*Text block*

And there's been companies that we said that we did not want to work with.
So this one is one that I believe in and I support.
So I want to make sure you guys fuck with it as well.
One more time.
That's buyraycon.com slash flagrant sue.
Back to this finals talk.
Talk to me.
I think the Klay Thompson injury is a big deal.
I think, first of all, it's hilarious that he got it flopping.
I think that's so fucking perfect.
Not just for the Warriors who flop.
Every star flops.
Watching Steph jump into fucking whoever and try to draw fouls all game was infuriating.
And then seeing a player get injured flopping, the whole league needs to see this.
Every star.
Yeah.
He only has himself to blame.
They literally kicked his leg out so that he could get a foul.
It didn't hit, so his legs were spread.
And then when he landed, he did like a split.
And then he pulled his hammy in that way.
And to be honest with you, I don't think he's going to be ready.
A hamstring?
I know football better than I know basketball.
And I know they're very different sports.
But football, a hamstring is a real fucking problem.
Keeps you out weeks.
Because even when you think it's good, you aggravate it constantly.
Like the Cowboys always have hamstring injuries, and the players always aggravate it.
They take a few weeks off, three weeks off even.
They come back for a game, aggravate it.
I know different muscles.
I know all of that.
But I do know hamstrings are tricky from that's my understanding in a different sport.
Even if he does come back, man, like he's got to guard some of the, he's got to guard Kawhi.
He's got to run around screens a lot.
Like you're not going to get, you're not getting that burst off the leg with a bum hammy.
And even if he's not guarding Kawhi, he's guarding what?
Danny Green.
And if I'm that, if I'm the, if I'm Nick Nurse, I have Danny Green running everywhere.
Yeah, Danny.
I mean, Danny Green is like a homeless Klay Thompson.
Like the way they play.
He's not nearly as effective, but as far as offensive, the way they run him, just off a million screens, getting corner threes and all that shit.

*Extracted entries*
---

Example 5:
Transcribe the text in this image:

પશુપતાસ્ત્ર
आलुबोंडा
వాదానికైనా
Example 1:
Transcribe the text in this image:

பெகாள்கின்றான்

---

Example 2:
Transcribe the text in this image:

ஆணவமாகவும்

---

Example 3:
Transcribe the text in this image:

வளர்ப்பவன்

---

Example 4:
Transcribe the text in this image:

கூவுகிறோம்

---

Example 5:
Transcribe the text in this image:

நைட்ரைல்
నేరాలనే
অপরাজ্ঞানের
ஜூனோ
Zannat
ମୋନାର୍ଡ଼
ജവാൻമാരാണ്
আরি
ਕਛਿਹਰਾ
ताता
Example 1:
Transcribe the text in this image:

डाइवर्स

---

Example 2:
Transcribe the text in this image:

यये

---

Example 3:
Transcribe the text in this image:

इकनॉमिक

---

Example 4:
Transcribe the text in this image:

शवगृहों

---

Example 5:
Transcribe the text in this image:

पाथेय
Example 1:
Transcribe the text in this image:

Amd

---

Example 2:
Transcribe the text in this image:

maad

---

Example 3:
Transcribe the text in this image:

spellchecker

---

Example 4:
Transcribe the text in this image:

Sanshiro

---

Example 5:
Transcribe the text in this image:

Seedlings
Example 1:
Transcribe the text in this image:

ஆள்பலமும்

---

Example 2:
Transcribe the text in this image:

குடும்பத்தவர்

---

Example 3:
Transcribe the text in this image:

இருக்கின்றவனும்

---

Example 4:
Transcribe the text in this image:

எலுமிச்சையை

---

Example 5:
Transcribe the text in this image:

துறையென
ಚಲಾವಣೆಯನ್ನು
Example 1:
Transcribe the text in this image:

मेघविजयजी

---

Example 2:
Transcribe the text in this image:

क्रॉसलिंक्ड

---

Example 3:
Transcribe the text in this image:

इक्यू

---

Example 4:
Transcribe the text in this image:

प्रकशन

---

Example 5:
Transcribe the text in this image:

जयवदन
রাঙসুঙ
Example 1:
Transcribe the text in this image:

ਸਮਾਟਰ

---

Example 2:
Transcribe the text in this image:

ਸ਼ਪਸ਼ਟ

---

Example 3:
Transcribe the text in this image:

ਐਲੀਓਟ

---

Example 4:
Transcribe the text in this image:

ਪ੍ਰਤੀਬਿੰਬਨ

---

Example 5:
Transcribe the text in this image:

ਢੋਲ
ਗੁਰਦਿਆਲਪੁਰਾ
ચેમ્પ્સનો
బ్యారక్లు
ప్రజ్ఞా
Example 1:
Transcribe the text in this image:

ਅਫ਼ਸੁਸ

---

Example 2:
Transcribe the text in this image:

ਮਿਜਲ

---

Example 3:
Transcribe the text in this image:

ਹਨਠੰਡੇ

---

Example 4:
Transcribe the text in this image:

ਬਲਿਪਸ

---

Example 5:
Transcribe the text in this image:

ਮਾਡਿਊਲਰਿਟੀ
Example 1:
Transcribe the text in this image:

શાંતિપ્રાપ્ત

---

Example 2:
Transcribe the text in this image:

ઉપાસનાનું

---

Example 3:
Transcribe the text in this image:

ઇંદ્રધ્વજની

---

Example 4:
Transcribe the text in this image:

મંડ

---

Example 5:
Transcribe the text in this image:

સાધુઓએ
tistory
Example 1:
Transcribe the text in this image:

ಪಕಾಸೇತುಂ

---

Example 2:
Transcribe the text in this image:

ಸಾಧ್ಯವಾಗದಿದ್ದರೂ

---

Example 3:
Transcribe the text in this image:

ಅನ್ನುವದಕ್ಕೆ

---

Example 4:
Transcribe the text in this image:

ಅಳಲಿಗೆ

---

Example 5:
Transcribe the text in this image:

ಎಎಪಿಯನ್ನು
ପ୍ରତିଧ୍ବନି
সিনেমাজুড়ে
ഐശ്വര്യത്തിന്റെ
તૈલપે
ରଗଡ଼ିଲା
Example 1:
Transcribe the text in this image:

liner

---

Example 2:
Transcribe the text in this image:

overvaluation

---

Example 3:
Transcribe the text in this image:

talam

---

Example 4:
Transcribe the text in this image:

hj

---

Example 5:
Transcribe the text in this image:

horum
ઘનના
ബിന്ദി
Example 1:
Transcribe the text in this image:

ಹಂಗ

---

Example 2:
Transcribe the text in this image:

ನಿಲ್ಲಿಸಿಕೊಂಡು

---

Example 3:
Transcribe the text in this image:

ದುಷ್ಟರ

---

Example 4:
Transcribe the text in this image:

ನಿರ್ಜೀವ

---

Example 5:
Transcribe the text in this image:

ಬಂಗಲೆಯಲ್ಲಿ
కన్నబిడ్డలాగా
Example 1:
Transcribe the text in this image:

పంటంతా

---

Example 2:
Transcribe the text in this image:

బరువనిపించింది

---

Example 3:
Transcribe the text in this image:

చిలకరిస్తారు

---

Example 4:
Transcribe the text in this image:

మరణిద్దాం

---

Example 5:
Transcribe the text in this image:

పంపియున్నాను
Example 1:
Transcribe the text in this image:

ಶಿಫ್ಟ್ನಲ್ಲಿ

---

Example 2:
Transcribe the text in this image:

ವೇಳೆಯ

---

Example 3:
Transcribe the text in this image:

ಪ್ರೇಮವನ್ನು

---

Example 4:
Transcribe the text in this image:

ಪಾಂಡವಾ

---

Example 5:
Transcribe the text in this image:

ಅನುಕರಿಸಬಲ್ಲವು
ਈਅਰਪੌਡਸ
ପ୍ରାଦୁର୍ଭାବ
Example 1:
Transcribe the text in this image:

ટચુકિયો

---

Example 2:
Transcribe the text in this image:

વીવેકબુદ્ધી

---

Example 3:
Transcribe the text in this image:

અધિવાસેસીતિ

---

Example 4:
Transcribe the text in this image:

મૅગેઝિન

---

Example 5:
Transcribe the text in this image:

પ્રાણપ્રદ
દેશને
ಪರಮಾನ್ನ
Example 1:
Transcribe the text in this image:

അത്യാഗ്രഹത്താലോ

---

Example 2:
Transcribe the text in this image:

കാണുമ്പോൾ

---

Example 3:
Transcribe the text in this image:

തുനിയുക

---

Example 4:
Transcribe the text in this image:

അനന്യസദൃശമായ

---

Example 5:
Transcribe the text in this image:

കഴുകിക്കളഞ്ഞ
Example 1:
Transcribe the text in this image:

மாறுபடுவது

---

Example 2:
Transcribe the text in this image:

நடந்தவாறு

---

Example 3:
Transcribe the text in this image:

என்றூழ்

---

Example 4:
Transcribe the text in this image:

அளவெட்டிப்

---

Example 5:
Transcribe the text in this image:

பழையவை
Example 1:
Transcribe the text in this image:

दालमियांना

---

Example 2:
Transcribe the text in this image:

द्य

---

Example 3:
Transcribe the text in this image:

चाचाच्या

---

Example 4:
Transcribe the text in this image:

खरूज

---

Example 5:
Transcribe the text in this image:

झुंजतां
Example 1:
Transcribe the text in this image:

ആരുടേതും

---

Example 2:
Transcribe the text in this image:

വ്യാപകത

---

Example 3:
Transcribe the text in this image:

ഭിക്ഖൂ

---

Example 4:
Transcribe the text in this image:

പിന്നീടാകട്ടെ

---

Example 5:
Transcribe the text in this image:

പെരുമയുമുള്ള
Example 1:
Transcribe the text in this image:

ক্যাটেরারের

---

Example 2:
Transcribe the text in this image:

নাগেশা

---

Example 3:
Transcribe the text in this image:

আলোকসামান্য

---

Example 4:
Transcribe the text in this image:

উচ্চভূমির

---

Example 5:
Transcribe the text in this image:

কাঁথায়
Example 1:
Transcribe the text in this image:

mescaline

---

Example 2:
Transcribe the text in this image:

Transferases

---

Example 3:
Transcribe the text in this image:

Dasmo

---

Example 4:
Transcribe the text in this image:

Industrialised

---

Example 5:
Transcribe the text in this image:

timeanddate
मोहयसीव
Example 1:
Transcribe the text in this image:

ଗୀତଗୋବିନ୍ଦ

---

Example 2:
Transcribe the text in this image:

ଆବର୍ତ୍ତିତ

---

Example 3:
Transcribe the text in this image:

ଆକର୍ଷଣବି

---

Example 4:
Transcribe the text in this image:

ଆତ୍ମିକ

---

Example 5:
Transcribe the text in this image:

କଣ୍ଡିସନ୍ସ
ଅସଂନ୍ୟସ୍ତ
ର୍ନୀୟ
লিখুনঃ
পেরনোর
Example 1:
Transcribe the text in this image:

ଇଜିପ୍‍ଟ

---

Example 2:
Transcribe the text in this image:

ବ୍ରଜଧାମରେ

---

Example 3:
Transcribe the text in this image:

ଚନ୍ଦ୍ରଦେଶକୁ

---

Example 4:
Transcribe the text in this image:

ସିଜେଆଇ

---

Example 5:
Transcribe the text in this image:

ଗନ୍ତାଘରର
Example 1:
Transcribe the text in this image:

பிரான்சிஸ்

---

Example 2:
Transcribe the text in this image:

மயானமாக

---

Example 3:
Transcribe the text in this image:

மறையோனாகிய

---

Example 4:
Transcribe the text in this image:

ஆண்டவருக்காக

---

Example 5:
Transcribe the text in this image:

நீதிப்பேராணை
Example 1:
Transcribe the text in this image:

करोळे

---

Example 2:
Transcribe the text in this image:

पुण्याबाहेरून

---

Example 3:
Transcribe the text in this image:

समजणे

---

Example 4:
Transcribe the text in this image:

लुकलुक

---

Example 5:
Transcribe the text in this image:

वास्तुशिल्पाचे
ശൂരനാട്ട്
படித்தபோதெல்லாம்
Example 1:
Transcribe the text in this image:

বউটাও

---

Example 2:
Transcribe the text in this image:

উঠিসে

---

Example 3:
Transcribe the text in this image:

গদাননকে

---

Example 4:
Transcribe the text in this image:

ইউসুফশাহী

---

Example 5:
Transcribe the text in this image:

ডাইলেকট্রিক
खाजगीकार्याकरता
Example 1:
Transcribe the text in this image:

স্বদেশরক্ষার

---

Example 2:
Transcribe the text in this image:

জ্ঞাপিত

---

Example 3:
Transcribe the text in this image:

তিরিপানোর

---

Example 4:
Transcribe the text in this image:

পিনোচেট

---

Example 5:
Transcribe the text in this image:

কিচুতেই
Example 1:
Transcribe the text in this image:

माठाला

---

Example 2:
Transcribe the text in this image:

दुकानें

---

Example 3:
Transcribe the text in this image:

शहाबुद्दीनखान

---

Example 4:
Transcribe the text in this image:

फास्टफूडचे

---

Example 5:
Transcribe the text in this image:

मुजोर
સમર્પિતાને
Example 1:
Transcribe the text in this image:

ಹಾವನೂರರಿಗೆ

*Written problem 1*
From the NBA Finals discussion, extract the passage starting at "Back to this" and ending at "himself to blame.".
*Written problem 2*
Continue the NBA Finals discussion from its last line.

*Final result 1*
Back to this finals talk.
Talk to me.
I think the Klay Thompson injury is a big deal.
I think, first of all, it's hilarious that he got it flopping.
I think that's so fucking perfect.
Not just for the Warriors who flop.
Every star flops.
Watching Steph jump into fucking whoever and try to draw fouls all game was infuriating.
And then seeing a player get injured flopping, the whole league needs to see this.
Every star.
Yeah.
He only has himself to blame.

*Final result 2*
Homeless Klay Thompson is perfect.
Same shit.
Would keep my most physically fit two shooting guard, two swing position on the court at all times.
So, whether it's Iggy or Clay, we are running them ragged on weak muscles just constantly non-stop going.
All this being said, I feel like the Warriors win game three.
I think this is a game that Steph has.
I think this is this is the stage is fucking set for Steph to have that fucking game that we've all wanted to have in the finals or have all been waiting for him to have in the finals.
A 40 slash 50 slash game.
I'm not shocked by it.
I wouldn't be that surprised if that happened.
I'll be honest.
Even with a depleted team, I wouldn't be that surprised if they lost that game.
I just think that the Raps get out of there with one or two.
Yeah, I think so too.
I think they split the first four, and then the Warriors go to Toronto, lose one, lose one, and they lose the chip at home.
And they shut down Oracle after that.
That made me so happy that you left the most loyal fan base, arguably in basketball outside of Toronto.
Forgot.
Yeah, so that'll be the last game in Oracle, and for what they did to Kawhi's ankle two years ago, Kawhi shuts down the arena.
Wow.
That would make a selfie series.
I don't know that it happens like that, but that would make me so happy.
It'll do poetic justice.
It's poetic, yeah.
I forgot that it goes back and forth like that.
Yeah.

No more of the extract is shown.